Problems to work on:
1. In the forum post below about counting Oracle files per decade, which decades should file_num 1112 be counted in?
2. From the forum post below about counting Oracle files per decade, copy out the passage that begins with the words "I don't even" and ends after the words "for any help.".

Document extract:
========

I have an Oracle a table that has 3 columns. FILE_NUM, START_DATE, END_DATE. FILE_NUM is a unique identifier and so each row is unique.
FILE_NUM | START_DATE | END_DATE |
---|---|---|
1111 | Apr. 04, 1977 | Jun. 30, 1984 |
1112 | Jan. 03, 1987 | Sep. 05, 2010 |
1113 | May. 14, 1962 | Jan. 30, 1998 |
1114 | Oct. 09, 2001 | Aug. 22, 2025 |
1113 | May. 14, 1962 | Jan. 30, 1998 |
1114 | Nov. 18, 2003 | Aug. 22, 2028 |
etc |
I want to query a count of files that existed per decade. Something like:
Decade | Count |
---|---|
1960-1969 | 10 |
1970-1979 | 25 |
1980-1989 | 42 |
The logic is, if the file existed at any point in any decade, count it in each of those decades. So for file_num 1112, it should get counted in the 1980's, 1990's, 2000's, and 2010's.
I don't even know if this is possible. I've tinkered around in my query a few times, but I'm not sure I know enough functions or technique to get this sort of result.
Thanks for any help.
EDIT:
I should clarify how the counts will be made. I need to approach the date ranges in 3 ways in order to capture which file_nums existed within each decade.
I crafted up the following SQL. I am still trying to figure out if it's doing what I want it to do. If anyone has suggestion
with decades as
(
select
concat(concat(floor(extract(year from t.start_date)/10)*10, '-'), floor(extract(year from t.start_date)/10)*10 + 9) DECADE
from
table t
group by
concat(concat(floor(extract(year from t.start_date)/10)*10, '-'), floor(extract(year from t.start_date)/10)*10 + 9)
)

========

Listed entries:
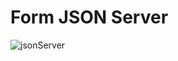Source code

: # Form JSON Server

![jsonServer](https://user-images.githubusercontent.com/97021586/204164188-28217a3c-da1d-47d4-bf01-ecf75fb816a6.gif)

========

Responses for each task:
1. The 1980's, 1990's, 2000's, and 2010's.

2.
I don't even know if this is possible. I've tinkered around in my query a few times, but I'm not sure I know enough functions or technique to get this sort of result.
Thanks for any help.